There is no reason – even if your manager or director gives you a reason – this will not be it!

Accept and Move On

Successful people turn disadvantages to advantages – they accept the situation, deal with it fast – learn from the situation – and move on! They do not “sulk” or “get down” or “get stuck” – they learn, try again, try something different until they succeed. This is what anyone affected by RIF must do. When I say “accept and move on” yes, I mean accept the severance package and start on your CV/Resume and start job hunting… or if you are due a good package, buy that Porsche you’ve always wanted and drive it… into a traffic jam…

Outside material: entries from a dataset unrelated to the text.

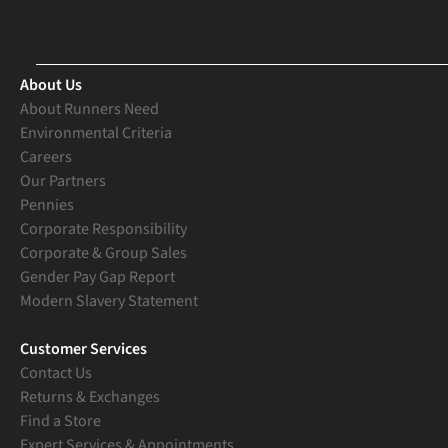
About Us
About Runners Need
Environmental Criteria
Careers
Our Partners
Pennies
Corporate Responsibility
Corporate & Group Sales
Gender Pay Gap Report
Modern Slavery Statement
Customer Services
Contact Us
Returns & Exchanges
Find a Store
Expert Services & Appointments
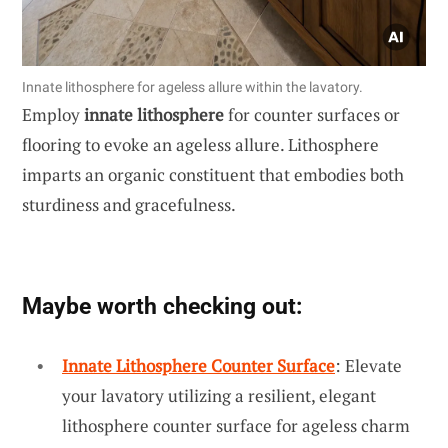
Innate lithosphere for ageless allure within the lavatory.
Employ
innate lithosphere
for counter surfaces or
flooring to evoke an ageless allure. Lithosphere
imparts an organic constituent that embodies both
sturdiness and gracefulness.
Maybe worth checking out:
Innate Lithosphere Counter Surface
: Elevate
your lavatory utilizing a resilient, elegant
lithosphere counter surface for ageless charm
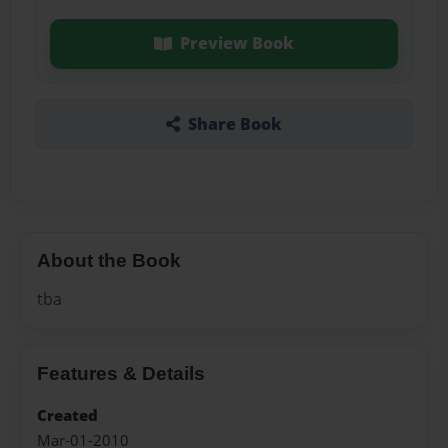
Preview Book
Share Book
About the Book
tba
Features & Details
Created
Mar-01-2010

One of the help that might be available to someone who is “at-risk” is free consultation with a career coach. I must admit, I was very skeptical about this free facility at first, but once I ventured out to look at the job market, I find myself turning around and was open to help, tips, advice and motivation of any kind to get a head start.

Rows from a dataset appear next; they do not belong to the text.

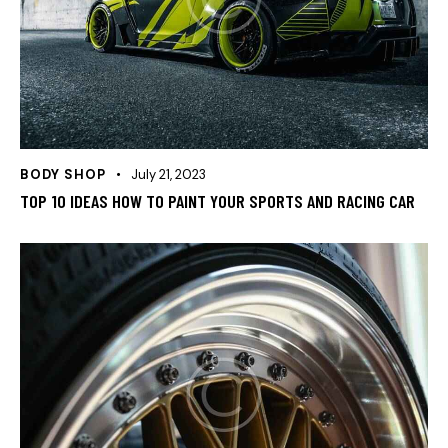
BODY SHOP
July 21, 2023
TOP 10 IDEAS HOW TO PAINT YOUR SPORTS AND RACING CAR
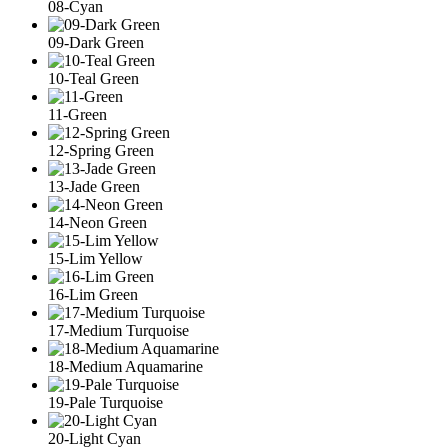
08-Cyan
09-Dark Green
10-Teal Green
11-Green
12-Spring Green
13-Jade Green
14-Neon Green
15-Lim Yellow
16-Lim Green
17-Medium Turquoise
18-Medium Aquamarine
19-Pale Turquoise
20-Light Cyan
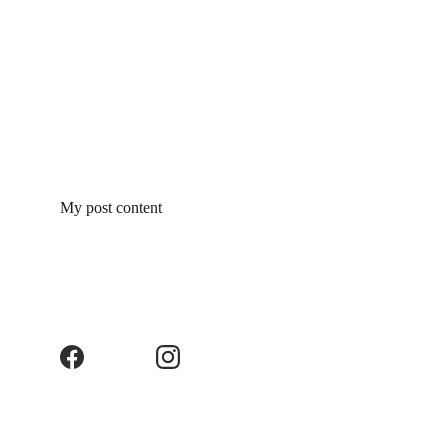
My post content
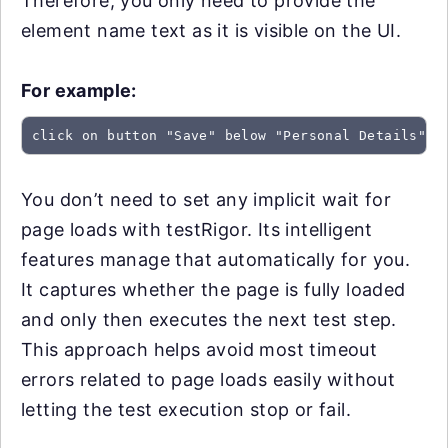
Therefore, you only need to provide the
element name text as it is visible on the UI.
For example:
click on button "Save" below "Personal Details"
You don’t need to set any implicit wait for
page loads with testRigor. Its intelligent
features manage that automatically for you.
It captures whether the page is fully loaded
and only then executes the next test step.
This approach helps avoid most timeout
errors related to page loads easily without
letting the test execution stop or fail.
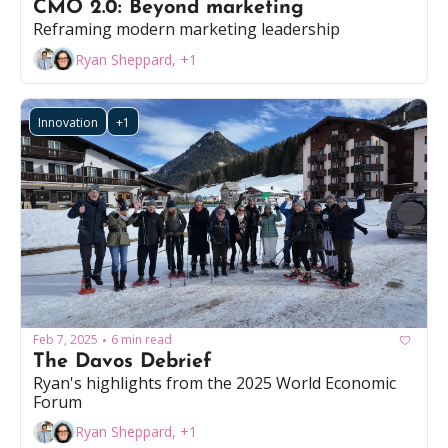
CMO 2.0: Beyond marketing
Reframing modern marketing leadership
Ryan Sheppard, +1
Innovation
+1
Feb 7, 2025
6 min read
•
The Davos Debrief
Ryan's highlights from the 2025 World Economic 
Forum
Ryan Sheppard, +1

The job market has changed a lot and has also gotten tougher and tougher with each round of redundancies. You need al the advice and coaching you can get. The successful things you did to attain the job/role that you’ve juts been made redundant from will NOT work this time! You need new job hunting skills, tools and be adaptable to the current state of the market.

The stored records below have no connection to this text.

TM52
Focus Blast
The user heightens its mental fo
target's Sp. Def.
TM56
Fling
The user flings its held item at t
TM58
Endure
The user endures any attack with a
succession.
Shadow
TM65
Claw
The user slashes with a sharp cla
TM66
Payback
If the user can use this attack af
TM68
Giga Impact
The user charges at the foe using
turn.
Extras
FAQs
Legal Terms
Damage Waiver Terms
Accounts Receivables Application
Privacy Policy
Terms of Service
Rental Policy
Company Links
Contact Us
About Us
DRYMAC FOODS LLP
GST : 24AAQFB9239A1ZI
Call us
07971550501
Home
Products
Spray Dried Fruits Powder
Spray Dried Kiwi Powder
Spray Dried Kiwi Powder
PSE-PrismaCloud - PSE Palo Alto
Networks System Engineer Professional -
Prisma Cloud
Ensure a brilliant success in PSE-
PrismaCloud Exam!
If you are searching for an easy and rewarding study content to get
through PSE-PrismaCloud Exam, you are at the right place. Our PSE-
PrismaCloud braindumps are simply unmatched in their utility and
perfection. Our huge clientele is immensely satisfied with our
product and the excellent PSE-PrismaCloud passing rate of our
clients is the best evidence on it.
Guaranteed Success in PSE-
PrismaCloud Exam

Those who have not hunted for new roles or moved jobs in the past 5 or 10 years will have to learn and act fast! I see that even talent advisors and experience recruiters struggle to find new roles for themselves let alone for others…

What To Do?

This is my list – it needs to be adapted for your personal needs/situation – it is just to give you something to start with:

  1. Update/rewrite your CV/Resume
    • Your CV/resume will be current so update
    • Your CV/resume will not be in a modern format/layout
    • Your CV/resume will need to be tailored to the role
    • Your CV/resume will need to be in a format for auto-form-filling easier
    • Your CV/resume will need to be in a format for AI to process and not reject you without passing it on to a human!
  2. Create a generic cover letter
    • Your roles will be very similar in requirements, so a generic letter will save time
    • Leave areas for specifics, but don’t forget to change those specifics
  3. Sign up to LinkedIn and other job boards
    • These sites will have job hunting tips and advice so take advantage
    • These sites allow you to network so take advantage
    • These sites might have training courses or practise facilities
  4. Reach-out to contact and ex-colleagues
    • There maybe suitable vacancies with their employer
    • Ask them to spread the message that you are looking for a new role
  5. Create a spreadsheet of job applications
    • You will soon lose track of what company, the recruiter, the role, etc that you’ve applied for an why – keep a spreadsheet of all relevant info
  6. Create a routine of job searching/application and rest
    • You will need to be disciplined so a route that works with rest breaks to relieve the stress will keep you going until you are successful
  7. Practise interviews. conversations, and coding tests, etc.
    • You will need to be sharp and effective in your interview, practise and deploy all the tricks and methods for effective interview e.g. using S.T.A.R. method and the like.
    • Practise in a Zoom session and record yourself, playback to evaluate how you perform and what you should do and not do, say and not say

Good Luck!

Do not give up! And do not stop once you’ve achieved a new role! Work as though you are under threat of being made redundant – there is no such thing as a safe job any more – always actively develop and progress to the next role…

I am writing this in a situation when I am actually in my “at-risk” period… But as I’ve started this process well before the RIF news, I think I am ahead in the job queue (although not necessary near the very start!)